Onze inspanningen hebben uiteindelijk geresulteerd in een hernieuwd rehabilitatieverzoek aan minister president Rutte dat in december 2011 is ingediend.

Hierop volgden 5 jaren van vertragen, afschuiven en afwijzen.


Het begon ermee dat het rehabilitatieverzoek zo’n half jaar op ‘het verkeerde bureau’ gelegen had, waarna het nog zou half jaar zou duren voor er een zeer korte, afwijzende reactie van de minister van defensie kwam, gebaseerd op onjuiste informatie. Echter, onze weerleggingen van de argumenten werden terzijde gelegd. Een WOB-verzoek leverde vrijwel geen informatie op over de onderbouwing van de afwijziging. Ook schriftelijke en mondelingen vragen gesteld door leden van de vaste kamercommissie van defensie aan de minister van defensie mochten niet baten. Publicitaire aandacht en het zich openlijk uitspreken voor een hernieuwd onderzoek naar de zaak door oud Commandant der Strijdkrachten Dick Berlijn mochten ook niet baten. Minister van defensie Hennis-Plasschaert bleef bij een afwijziging, zelfs niet na het lezen van het boek ‘De Colombo Tragedie’, ze sprak van een menselijk drama maar achtte zichzelf niet bevoegd. Eerder had haar voorganger minister Hillen de zaak aan de kant geschoven, een besluit dat slechts gebaseerd op een subjectief getinte memo van 1 a 4 van het toenmalige hoofd van het NIMH. Op onze weerlegging van de subjectieve argumentatie werd niet gereageerd.

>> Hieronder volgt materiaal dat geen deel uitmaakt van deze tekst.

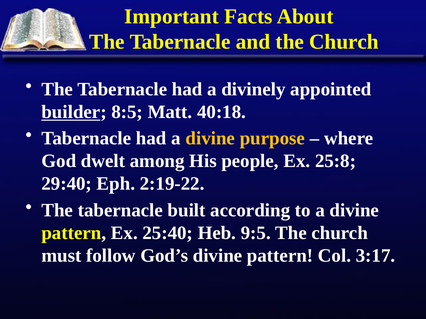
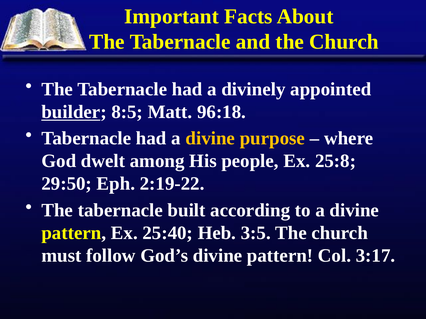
40:18: 40:18 -> 96:18
29:40: 29:40 -> 29:50
9:5: 9:5 -> 3:5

Eind 2016 moeten wij constateren dat onze inspanningen om posthume rehabilitatie te verkrijgen tot nu toe geen positief resultaat hebben opgeleverd. De enige weg die ons nog openstaat is die naar de Hoge Raad, een weg die wij niet willen en kunnen bewandelen. Dit om een juridisch gevecht dat jarenlang zou kunnen duren te vermijden. Een Hoge Raad, die ons naar alle waarschijnlijkheid weer terug zal verwijzen naar de politiek, gelet op eerdere uitspraken.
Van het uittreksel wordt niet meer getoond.